**What you have to do**: Rewrite the section of the vitamin D passage starting at "Newmark and his" and ending at "50 to 200 IU.", putting "co-workers" in place of "colleagues".

Start of Exercise passage

A third recent study of 25-D links low blood concentrations to colorectal cancer in women. Diane Feskanich of Brigham and Women's Hospital in Boston and her co-workers compared blood tests from 193 cancer patients with those of age-matched women who were cancer free. All the women were participating in the long-running Nurses' Health Study. In the September Cancer Epidemiology, Biomarkers & prevention, the researchers report that women in the highest 25-D group with about 100 nmol/lhad only about half the cancer risk of women in the lowest group, averaging 40 nmol/l.

 

Silent epidemic

Few people have the blood concentrations of 25-D that researchers recommend. For instance, Hanley described findings from 200 Calgary adults at the Experimental Biology meeting in Washington, D.C., last April. A third of the study's population showed less than 30 nmol/l during at least part of the year. "The average level of 25-D through the four seasons was in the low 60s [nmol/l]," Hanley told Science News. If 80 nmol/l is taken as the cut-off for adequate 25-D, "virtually 100 percent of the population is vitamin D deficient at least part of the year," he says.

In the March 2003 Nutrition Reviews, Mona Calvo of the U.S. Food and Drug Administration co-authored a review of five studies on vitamin D status in Canada and the United States. They described data indicating a high incidence of vitamin D insufficiency in almost all populations.

In one of those studies, Calvo notes, 42 percent of African American women were 25-D deficient, compared with just 4 percent of their white counterparts. That study defined deficiency as concentrations below 37.5 nmol/l. Calvo says that she prefers to use 80 nmol/l as the minimum adequate blood concentration of 25-D.

 

The remedy?

Some researchers propose that fortified milk and other foods can cover vitamin D shortfalls. However, the current diet offers, at most, 200 to 400 IU per day. Furthermore, Calvo has new data showing that "African Americans do not consume [vitamin-D] fortified foods." She suspects that many blacks avoid milk, the most highly enriched food, because they have difficulty digesting it.

Harold L. Newmark of Rutgers University in New Brunswick, N.J., and his colleagues propose a new food-enrichment scheme in the Aug. 1 American Journal of Clinical Nutrition. They argue that the best way to help vulnerable groups get enough vitamin D would be to mandate fortification of grain-based products, such as wheat flour, corn meal, and pasta.

Newmark and his colleagues estimate that the cost could be as low as 7 cents per person per year if U.S. foods were fortified to the maximum amount allowed by law (see Should Foods Be Fortified Even More?). They calculate that this would increase vitamin D daily dietary intake by 50 to 200 IU.

End of Exercise passage
Start of Supplied information

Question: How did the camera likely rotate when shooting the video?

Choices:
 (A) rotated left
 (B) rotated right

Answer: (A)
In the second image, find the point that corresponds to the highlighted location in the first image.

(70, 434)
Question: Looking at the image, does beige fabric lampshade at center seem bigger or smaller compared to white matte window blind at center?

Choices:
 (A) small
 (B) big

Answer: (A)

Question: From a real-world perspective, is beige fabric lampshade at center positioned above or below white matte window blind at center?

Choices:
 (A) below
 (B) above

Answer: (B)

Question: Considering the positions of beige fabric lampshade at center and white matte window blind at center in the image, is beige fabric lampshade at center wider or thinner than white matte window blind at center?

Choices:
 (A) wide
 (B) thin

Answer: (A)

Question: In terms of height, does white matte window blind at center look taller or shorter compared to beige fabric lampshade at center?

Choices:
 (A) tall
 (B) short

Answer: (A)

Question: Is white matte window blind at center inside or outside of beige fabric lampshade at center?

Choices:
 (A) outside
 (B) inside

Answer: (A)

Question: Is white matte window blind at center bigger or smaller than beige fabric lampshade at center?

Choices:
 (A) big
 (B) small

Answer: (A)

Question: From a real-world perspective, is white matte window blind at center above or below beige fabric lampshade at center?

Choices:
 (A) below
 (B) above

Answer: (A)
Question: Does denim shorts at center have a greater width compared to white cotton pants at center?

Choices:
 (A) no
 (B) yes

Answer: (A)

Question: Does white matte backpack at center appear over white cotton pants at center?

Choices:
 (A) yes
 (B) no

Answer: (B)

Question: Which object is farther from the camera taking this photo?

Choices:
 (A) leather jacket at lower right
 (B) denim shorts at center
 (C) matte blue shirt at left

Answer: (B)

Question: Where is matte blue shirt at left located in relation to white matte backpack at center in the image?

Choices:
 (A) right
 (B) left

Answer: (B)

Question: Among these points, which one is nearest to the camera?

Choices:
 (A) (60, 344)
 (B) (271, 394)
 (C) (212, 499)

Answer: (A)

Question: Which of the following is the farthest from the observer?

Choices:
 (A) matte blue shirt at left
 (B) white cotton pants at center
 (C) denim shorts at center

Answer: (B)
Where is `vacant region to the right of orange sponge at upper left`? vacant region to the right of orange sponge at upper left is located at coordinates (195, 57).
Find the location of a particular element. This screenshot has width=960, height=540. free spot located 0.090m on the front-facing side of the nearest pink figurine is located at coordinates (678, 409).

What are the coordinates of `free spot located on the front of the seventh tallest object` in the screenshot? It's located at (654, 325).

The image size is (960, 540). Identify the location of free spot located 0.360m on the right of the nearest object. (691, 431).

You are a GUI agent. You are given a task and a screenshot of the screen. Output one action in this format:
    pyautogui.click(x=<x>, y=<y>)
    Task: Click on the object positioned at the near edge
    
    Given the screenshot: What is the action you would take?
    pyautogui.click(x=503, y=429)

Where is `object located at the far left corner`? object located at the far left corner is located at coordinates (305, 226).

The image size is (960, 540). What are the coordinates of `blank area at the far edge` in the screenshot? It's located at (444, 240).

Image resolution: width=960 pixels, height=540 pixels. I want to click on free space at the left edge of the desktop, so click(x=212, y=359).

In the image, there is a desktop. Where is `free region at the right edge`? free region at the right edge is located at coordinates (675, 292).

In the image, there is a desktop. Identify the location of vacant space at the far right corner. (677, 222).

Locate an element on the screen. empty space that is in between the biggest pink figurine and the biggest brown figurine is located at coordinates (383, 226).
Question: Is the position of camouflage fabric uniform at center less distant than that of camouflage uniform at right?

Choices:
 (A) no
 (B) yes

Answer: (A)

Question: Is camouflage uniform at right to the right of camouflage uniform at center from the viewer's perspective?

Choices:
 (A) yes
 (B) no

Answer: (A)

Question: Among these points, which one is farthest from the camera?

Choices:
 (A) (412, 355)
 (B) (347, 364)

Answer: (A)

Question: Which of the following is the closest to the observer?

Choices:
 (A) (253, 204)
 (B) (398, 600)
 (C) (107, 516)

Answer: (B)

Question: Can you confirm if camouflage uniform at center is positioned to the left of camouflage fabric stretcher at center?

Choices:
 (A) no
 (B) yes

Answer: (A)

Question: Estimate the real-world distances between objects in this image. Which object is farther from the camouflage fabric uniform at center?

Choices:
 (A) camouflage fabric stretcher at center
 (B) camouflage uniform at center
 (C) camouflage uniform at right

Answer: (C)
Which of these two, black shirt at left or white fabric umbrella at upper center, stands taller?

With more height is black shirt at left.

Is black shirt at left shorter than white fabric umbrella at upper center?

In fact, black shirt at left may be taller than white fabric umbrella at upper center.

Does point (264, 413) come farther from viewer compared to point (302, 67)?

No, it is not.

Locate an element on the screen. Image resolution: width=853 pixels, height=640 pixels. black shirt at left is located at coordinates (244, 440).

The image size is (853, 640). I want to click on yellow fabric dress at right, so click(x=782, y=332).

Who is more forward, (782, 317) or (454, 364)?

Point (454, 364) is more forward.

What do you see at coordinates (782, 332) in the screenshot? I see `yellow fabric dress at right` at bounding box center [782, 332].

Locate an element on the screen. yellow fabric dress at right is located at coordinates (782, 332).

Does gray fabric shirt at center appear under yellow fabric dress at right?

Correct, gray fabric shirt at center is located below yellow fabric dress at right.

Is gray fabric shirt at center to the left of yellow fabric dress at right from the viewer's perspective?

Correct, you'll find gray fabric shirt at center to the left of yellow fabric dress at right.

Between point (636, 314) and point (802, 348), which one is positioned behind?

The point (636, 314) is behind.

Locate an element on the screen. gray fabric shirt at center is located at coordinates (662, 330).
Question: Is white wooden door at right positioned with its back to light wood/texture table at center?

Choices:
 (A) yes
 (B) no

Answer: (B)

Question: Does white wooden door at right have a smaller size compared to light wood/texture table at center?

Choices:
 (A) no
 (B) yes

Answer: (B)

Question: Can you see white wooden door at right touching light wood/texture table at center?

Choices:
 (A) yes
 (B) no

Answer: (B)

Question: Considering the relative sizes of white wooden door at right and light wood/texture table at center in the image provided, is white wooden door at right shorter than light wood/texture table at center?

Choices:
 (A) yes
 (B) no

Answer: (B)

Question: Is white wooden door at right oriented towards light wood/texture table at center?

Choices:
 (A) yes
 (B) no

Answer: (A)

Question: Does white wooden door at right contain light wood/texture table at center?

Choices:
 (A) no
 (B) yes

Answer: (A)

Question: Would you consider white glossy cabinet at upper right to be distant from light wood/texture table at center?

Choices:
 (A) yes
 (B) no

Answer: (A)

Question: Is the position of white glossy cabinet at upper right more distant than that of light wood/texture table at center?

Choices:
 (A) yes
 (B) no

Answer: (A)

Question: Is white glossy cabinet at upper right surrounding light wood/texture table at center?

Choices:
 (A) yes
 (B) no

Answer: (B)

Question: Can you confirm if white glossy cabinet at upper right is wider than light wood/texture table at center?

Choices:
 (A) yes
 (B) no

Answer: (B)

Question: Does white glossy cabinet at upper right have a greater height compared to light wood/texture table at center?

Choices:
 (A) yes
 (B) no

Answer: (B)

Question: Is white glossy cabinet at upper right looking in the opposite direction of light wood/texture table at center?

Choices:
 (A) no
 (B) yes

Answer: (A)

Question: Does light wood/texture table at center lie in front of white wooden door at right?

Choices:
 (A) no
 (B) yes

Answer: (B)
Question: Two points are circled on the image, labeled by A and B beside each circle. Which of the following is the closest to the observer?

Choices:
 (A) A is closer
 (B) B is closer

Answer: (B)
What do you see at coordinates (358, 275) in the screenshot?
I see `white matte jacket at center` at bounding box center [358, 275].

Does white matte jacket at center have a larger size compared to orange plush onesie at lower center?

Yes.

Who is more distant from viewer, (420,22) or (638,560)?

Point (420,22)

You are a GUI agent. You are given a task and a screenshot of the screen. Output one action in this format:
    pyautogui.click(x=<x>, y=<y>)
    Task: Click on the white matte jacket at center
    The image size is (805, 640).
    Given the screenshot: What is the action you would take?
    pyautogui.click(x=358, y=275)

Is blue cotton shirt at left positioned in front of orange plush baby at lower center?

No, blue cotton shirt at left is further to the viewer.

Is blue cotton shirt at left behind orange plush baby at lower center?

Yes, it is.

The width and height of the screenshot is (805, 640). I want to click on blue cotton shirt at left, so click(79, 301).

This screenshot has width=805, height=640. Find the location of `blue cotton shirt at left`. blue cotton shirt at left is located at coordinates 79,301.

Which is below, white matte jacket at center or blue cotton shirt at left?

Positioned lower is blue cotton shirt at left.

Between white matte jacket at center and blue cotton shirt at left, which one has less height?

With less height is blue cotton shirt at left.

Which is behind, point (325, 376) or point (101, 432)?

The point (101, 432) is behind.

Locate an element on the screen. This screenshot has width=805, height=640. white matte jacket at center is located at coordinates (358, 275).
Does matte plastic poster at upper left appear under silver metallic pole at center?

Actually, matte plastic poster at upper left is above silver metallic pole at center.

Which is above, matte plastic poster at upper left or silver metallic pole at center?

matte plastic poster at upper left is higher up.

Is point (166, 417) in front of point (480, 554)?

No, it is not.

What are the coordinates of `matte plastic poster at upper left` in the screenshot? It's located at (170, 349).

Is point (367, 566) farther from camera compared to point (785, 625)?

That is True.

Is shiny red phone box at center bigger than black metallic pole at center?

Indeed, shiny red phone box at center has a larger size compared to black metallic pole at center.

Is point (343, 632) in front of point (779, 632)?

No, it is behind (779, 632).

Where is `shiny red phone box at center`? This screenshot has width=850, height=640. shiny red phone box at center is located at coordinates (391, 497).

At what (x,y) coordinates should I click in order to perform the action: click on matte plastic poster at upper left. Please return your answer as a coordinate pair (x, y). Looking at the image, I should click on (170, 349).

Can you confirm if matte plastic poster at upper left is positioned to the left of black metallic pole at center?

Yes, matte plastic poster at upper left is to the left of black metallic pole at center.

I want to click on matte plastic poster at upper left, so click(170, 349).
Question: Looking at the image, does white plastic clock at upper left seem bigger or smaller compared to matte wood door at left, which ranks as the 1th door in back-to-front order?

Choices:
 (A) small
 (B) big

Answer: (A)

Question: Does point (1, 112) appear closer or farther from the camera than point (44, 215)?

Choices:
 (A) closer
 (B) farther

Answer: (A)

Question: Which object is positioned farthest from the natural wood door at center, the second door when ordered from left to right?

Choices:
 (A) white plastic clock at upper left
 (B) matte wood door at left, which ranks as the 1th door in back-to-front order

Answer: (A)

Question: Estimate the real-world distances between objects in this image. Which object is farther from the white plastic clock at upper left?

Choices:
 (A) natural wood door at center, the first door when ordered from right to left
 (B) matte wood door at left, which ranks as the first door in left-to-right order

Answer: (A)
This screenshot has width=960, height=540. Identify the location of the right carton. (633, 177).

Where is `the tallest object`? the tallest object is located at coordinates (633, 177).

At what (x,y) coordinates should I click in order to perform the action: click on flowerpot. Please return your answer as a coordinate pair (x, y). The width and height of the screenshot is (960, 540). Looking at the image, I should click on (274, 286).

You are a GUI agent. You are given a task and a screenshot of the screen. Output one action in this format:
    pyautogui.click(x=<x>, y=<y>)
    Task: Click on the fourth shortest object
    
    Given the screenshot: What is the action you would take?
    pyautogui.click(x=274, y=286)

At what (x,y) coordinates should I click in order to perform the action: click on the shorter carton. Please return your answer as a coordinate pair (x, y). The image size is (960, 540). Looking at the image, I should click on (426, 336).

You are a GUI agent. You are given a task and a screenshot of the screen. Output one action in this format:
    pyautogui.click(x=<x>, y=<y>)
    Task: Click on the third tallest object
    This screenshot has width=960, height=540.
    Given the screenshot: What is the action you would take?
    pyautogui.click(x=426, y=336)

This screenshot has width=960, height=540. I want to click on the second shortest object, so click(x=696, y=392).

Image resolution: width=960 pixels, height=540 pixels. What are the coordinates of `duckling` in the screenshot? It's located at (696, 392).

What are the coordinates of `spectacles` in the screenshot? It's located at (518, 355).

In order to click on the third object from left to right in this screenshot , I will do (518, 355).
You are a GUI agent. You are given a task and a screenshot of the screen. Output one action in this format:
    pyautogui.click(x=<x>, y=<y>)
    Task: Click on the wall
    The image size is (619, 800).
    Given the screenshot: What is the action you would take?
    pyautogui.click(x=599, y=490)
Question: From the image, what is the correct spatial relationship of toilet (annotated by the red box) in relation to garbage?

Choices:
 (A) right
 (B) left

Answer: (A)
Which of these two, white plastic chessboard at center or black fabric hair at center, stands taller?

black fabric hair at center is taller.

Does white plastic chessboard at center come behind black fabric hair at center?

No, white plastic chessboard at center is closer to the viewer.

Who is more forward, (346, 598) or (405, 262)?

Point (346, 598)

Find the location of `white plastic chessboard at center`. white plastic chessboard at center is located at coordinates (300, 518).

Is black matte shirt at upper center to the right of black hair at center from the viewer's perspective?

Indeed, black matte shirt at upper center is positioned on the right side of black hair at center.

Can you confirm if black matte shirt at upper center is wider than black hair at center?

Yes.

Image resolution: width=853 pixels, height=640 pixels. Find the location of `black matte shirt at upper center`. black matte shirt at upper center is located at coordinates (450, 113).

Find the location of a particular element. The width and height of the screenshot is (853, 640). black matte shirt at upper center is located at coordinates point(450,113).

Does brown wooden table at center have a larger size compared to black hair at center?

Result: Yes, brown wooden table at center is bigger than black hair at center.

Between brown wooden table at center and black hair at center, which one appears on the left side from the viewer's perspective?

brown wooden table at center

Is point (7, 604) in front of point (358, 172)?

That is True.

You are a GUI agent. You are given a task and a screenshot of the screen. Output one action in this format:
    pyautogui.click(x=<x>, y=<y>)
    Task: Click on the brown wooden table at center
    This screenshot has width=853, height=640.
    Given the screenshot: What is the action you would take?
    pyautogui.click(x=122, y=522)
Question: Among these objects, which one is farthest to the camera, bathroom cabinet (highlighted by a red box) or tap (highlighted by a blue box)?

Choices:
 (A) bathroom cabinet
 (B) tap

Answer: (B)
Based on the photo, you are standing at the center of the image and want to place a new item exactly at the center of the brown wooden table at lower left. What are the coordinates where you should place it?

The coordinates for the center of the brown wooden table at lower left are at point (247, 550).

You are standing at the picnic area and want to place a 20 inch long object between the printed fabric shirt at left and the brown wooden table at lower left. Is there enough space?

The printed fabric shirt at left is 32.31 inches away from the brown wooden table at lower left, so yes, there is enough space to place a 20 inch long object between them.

End of Supplied information

**Solved problem**:
Newmark and his co-workers estimate that the cost could be as low as 7 cents per person per year if U.S. foods were fortified to the maximum amount allowed by law (see Should Foods Be Fortified Even More?). They calculate that this would increase vitamin D daily dietary intake by 50 to 200 IU.